As part of the agreement, Globalfoundries has agreed to drop its current 14 nanometer circuit technology and will instead license Samsung's 14 nanometer process. This standardization of production processes could have a significant impact on Apple, which can now source its A-series processors from either Samsung or GlobalFoundries without any additional engineering effort.
"What really drove us to this agreement was a strong pull from customers," said Ana Hunter, Globalfoundries' vice president of product management. "They see the value in really having one process where they have choice and flexibility in the manufacturing options that they have."Intel is the first company to start producing chips based on 14-nanometer technology with production starting in the current quarter. Apple supplier Samsung is expected to begin volume production of its 14 nanometer chips in late 2014, while Globalfoundries may introduce the process in early 2015.

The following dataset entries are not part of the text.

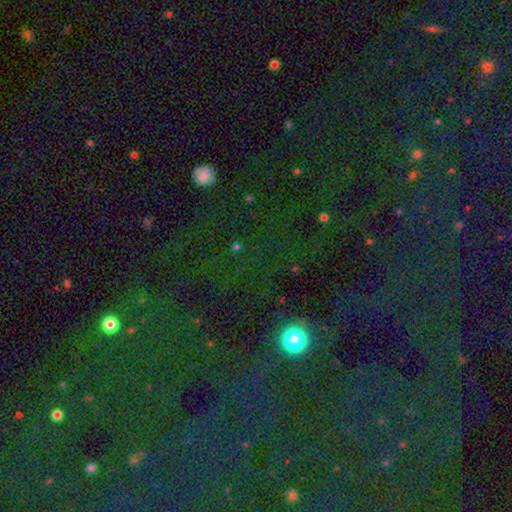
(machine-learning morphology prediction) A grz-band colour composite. It shows a star or artifact, not a galaxy (75%).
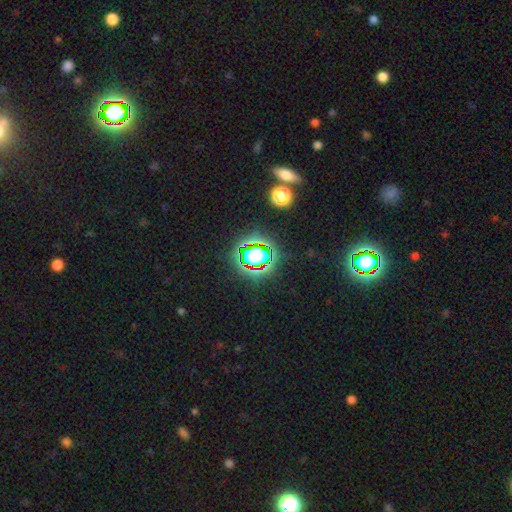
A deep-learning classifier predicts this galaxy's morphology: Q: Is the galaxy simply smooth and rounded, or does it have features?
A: star or artifact — 67%.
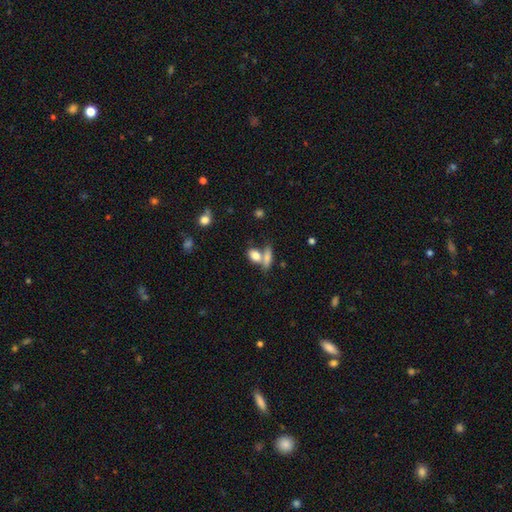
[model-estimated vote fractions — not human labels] Smooth or featured? Predicted: smooth (p=0.78). How rounded? Predicted: in between (p=0.71). Merging? Predicted: merger (p=0.46).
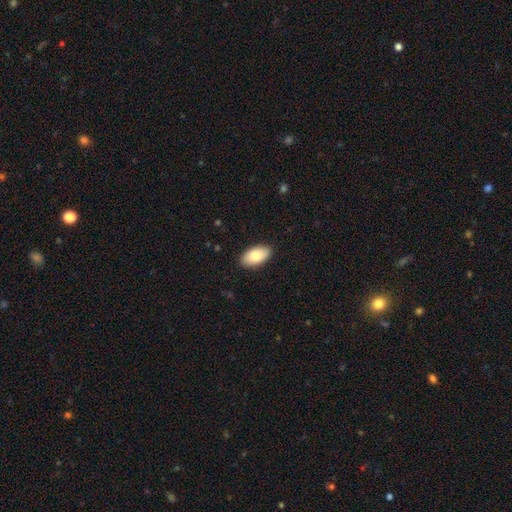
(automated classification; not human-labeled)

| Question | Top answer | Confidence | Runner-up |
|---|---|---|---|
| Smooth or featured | smooth | 82% | featured or disk (12%) |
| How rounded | in between | 95% | round (3%) |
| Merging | none | 89% | minor disturbance (9%) |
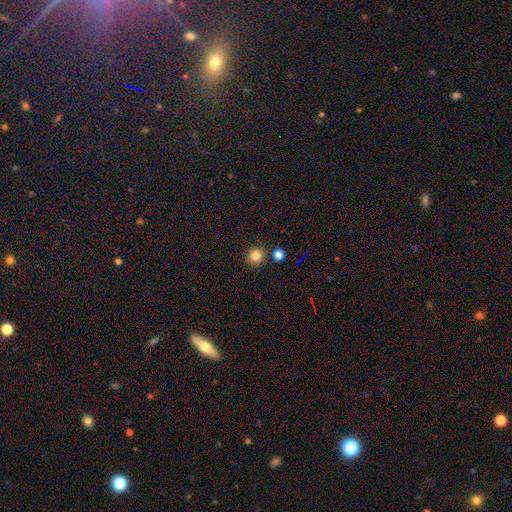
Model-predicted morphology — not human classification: Overall: smooth (81%). How rounded: round (92%). Merging: none (87%).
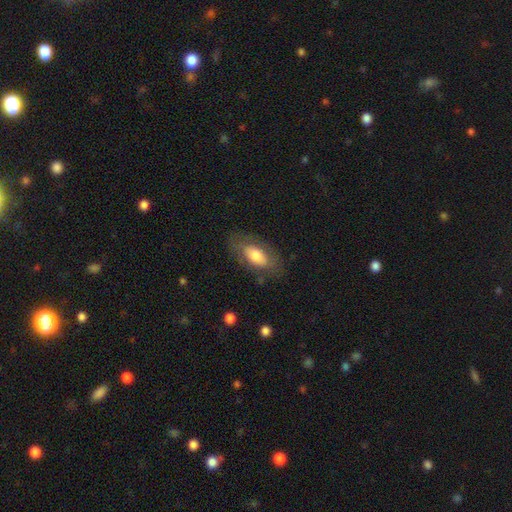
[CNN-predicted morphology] Smooth or featured: smooth — 68% (featured or disk — 26%)
How rounded: in between — 88% (cigar-shaped — 8%)
Merging: none — 74% (minor disturbance — 17%)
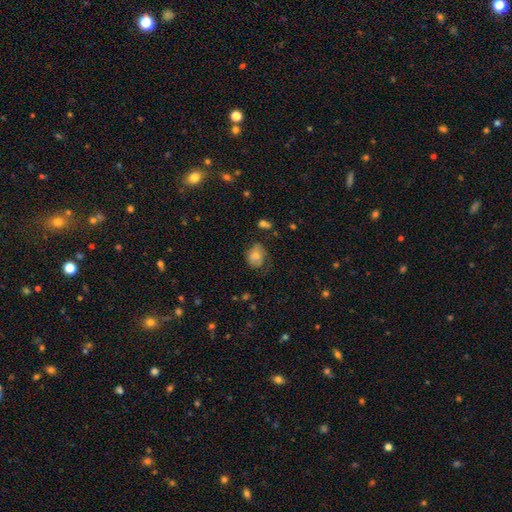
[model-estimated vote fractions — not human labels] Overall: smooth (69%). How rounded: round (51%; in between 48%). Merging: none (56%; minor disturbance 29%).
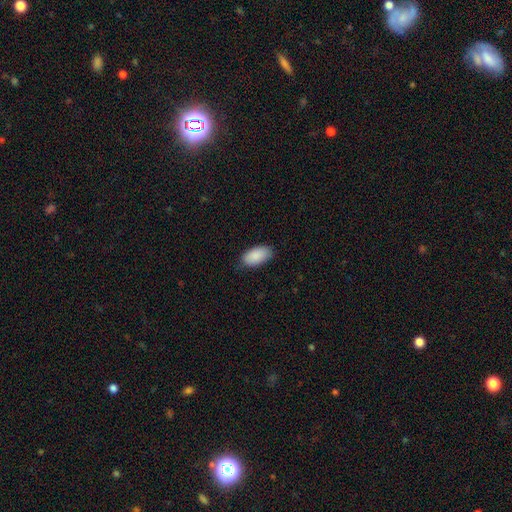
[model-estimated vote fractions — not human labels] smooth 89%, star or artifact 6%, featured or disk 5%. Down the decision tree: how rounded — in between (95%); merging — none (81%).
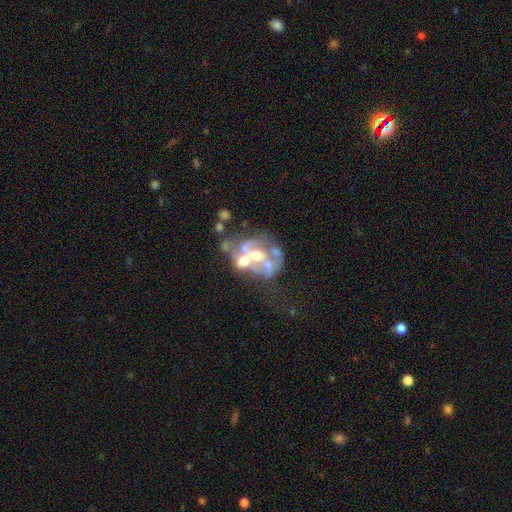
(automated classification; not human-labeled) Smooth or featured?
  - featured or disk: 72% *
  - smooth: 16%
  - star or artifact: 12%
Edge-on disk?
  - no: 98% *
  - yes: 2%
Bar?
  - no: 82% *
  - weak: 13%
  - strong: 6%
Spiral arms?
  - no: 81% *
  - yes: 19%
Bulge size?
  - moderate: 53% *
  - small: 19%
  - none: 19%
  - large: 7%
  - dominant: 2%
Merging?
  - merger: 46% *
  - major disturbance: 22%
  - none: 22%
  - minor disturbance: 10%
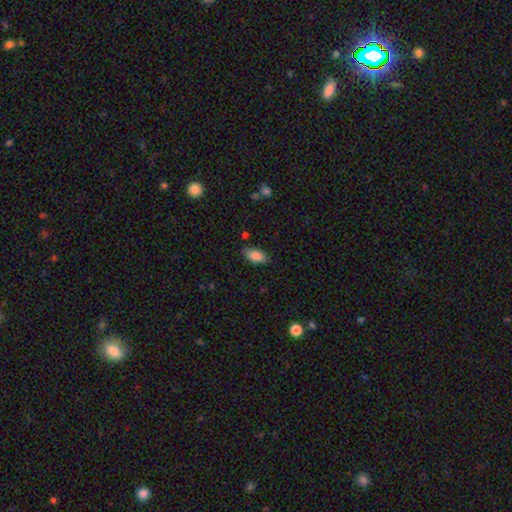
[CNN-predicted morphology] Overall: smooth (86%). How rounded: in between (91%). Merging: none (83%).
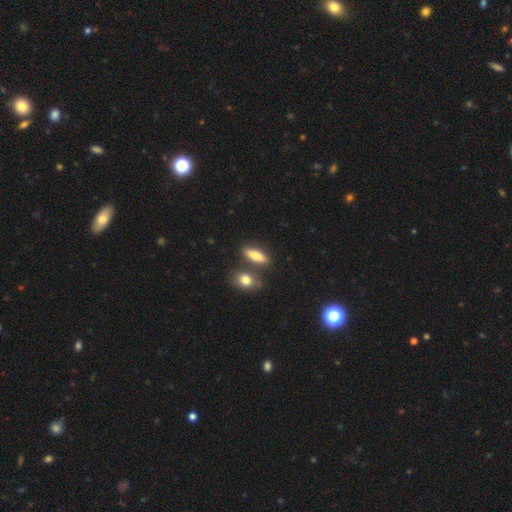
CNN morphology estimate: The model was most divided on "how rounded": in between: 60%, cigar-shaped: 35%, round: 5%. More confident: smooth or featured — smooth (77%); merging — none (67%).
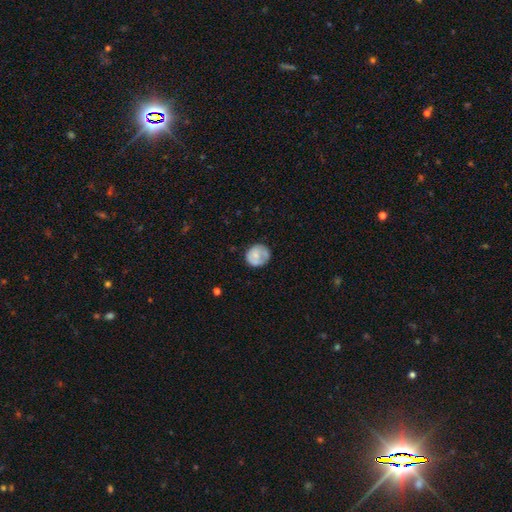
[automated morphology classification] smooth_or_featured: smooth (p=0.63) [alt: featured or disk p=0.29]
how_rounded: round (p=0.81) [alt: in between p=0.18]
merging: none (p=0.64) [alt: minor disturbance p=0.25]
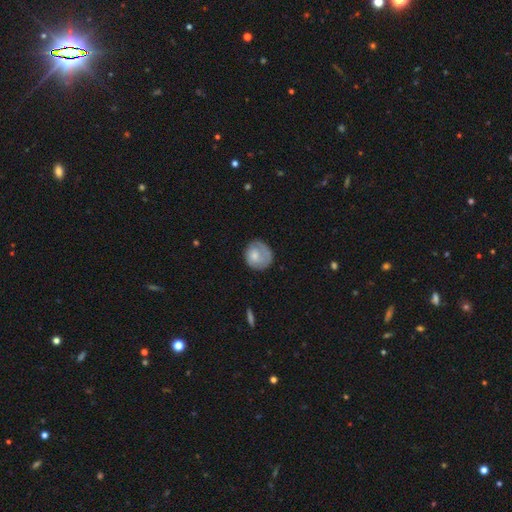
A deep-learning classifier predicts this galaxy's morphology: Smooth or featured: smooth — 57% (featured or disk — 37%)
How rounded: round — 80% (in between — 19%)
Merging: none — 62% (minor disturbance — 24%)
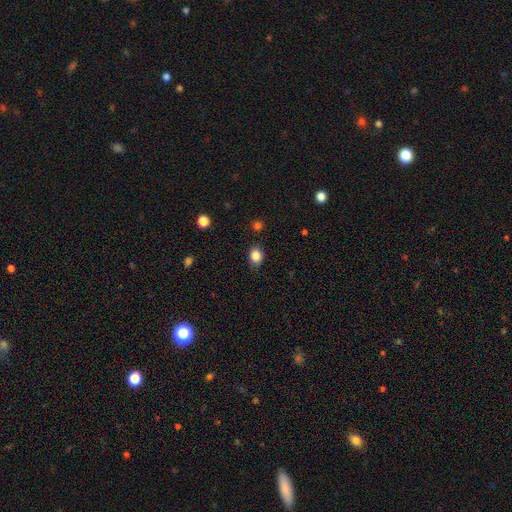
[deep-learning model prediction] Smooth or featured? smooth (85%)
How rounded? in between (50%)
Merging? none (82%)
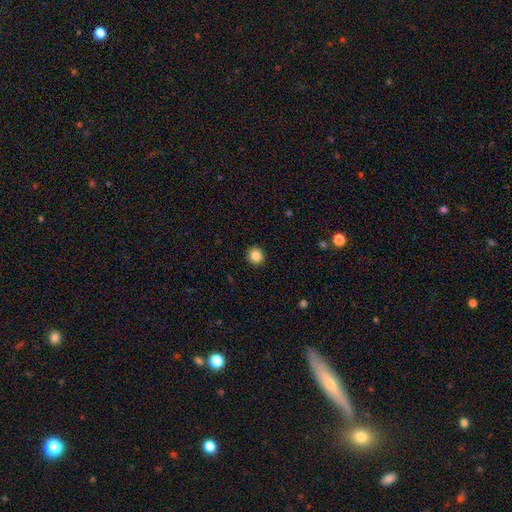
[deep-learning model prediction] Q: Smooth or featured?
A: smooth (85%); runner-up: star or artifact (10%)
Q: How rounded?
A: round (88%); runner-up: in between (11%)
Q: Merging?
A: none (92%); runner-up: minor disturbance (6%)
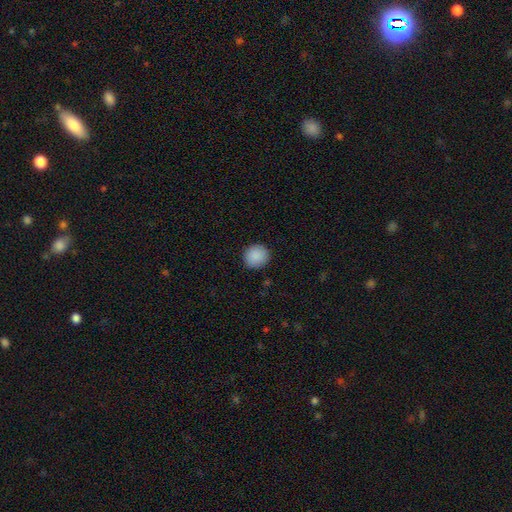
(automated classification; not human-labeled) A smooth galaxy with no disk features (89%) that is round (87%). Merging: none (90%).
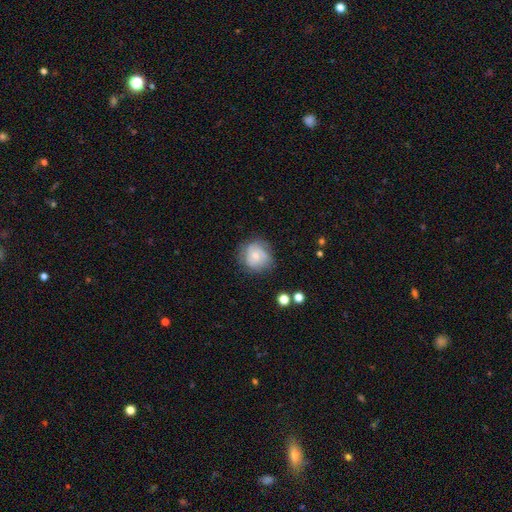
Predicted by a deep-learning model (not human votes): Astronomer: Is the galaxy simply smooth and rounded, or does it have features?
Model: smooth — 58% (runner-up: featured or disk, 34%).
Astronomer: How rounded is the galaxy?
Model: round — 86%.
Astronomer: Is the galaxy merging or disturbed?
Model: none — 66%.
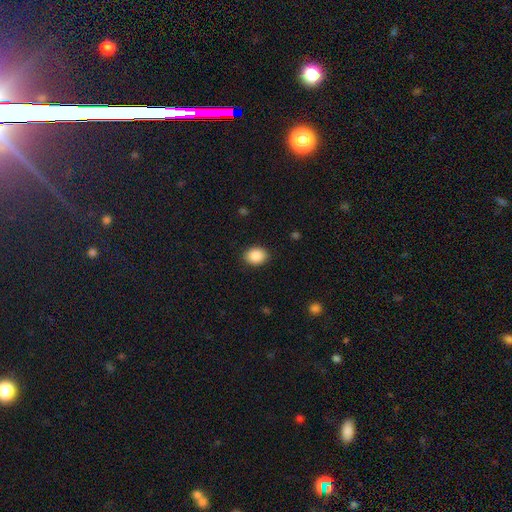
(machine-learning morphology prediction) This is clearly a smooth galaxy (89%). How rounded: possibly in between (57%). Merging: clearly none (89%).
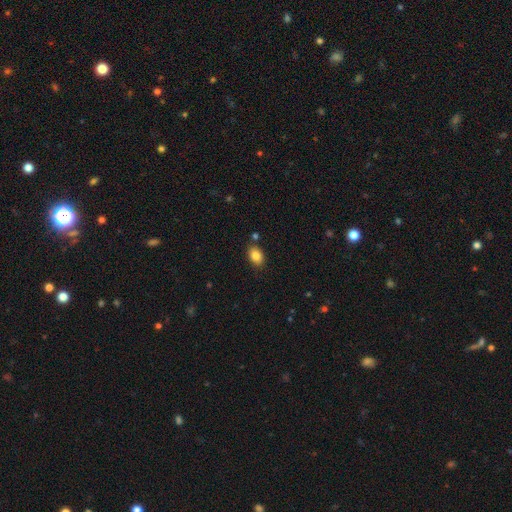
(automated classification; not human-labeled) This appears to be a smooth galaxy with no disk features (85%) that is in between round and cigar-shaped (81%). Merging: none (83%).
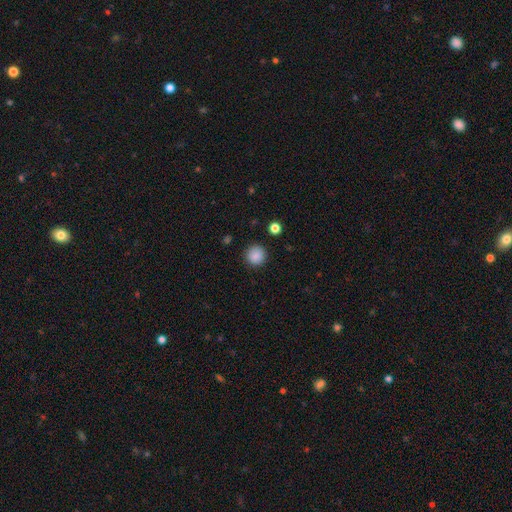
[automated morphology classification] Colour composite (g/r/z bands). It shows a smooth galaxy with no disk features (88%) that is round (95%). Merging: none (90%).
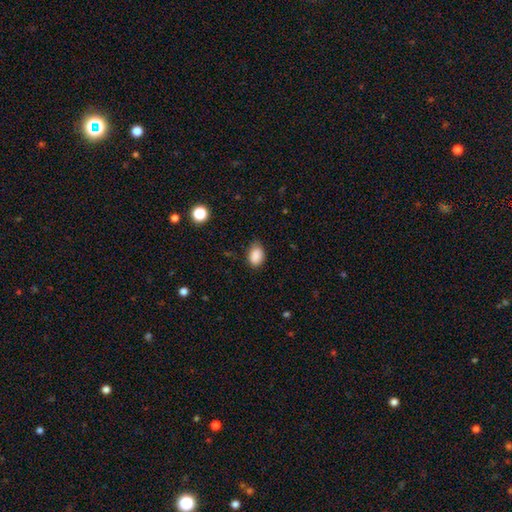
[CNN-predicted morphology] This appears to be a smooth galaxy with no disk features (88%) that is in between round and cigar-shaped (82%). Merging: none (75%).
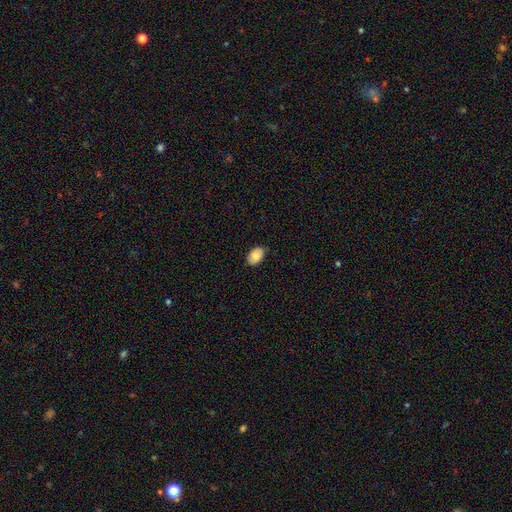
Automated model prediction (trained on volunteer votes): Smooth or featured?
  - smooth: 82% *
  - featured or disk: 11%
  - star or artifact: 7%
How rounded?
  - in between: 86% *
  - round: 13%
  - cigar-shaped: 1%
Merging?
  - none: 87% *
  - minor disturbance: 11%
  - major disturbance: 2%
  - merger: 1%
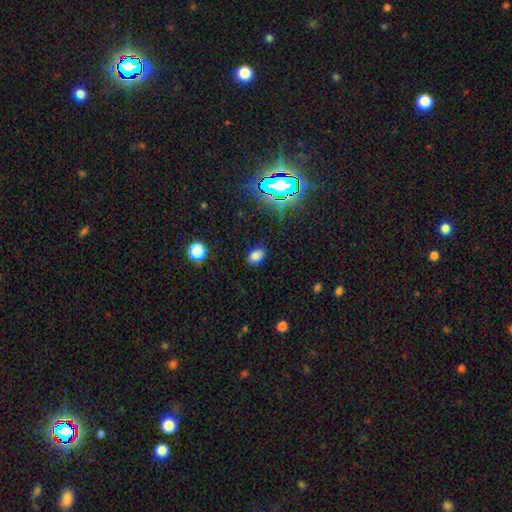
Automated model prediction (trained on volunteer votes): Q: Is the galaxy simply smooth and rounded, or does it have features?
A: smooth — 78%.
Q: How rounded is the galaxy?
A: in between — 82%.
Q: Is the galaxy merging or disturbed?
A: none — 85%.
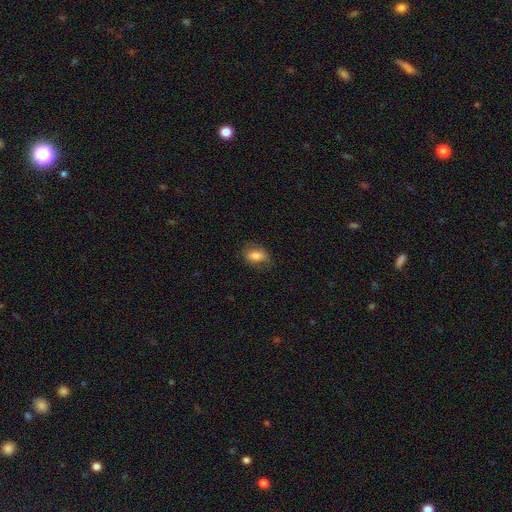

There is no information on how this agreement affects Apple's current chip manufacturing deal with Taiwan Semiconductor Manufacturing (TSMC). Apple reportedly contracted with TSMC to start producing its A-series chips in early 2014 using 20-nanometer technology. Apple turned to TSMC for its chip manufacturing needs as the Cupertino company strives to lessen its reliance on Samsung to meet its production needs. This balance of suppliers helps alleviate supply constraints that result from production problems at a single supplier.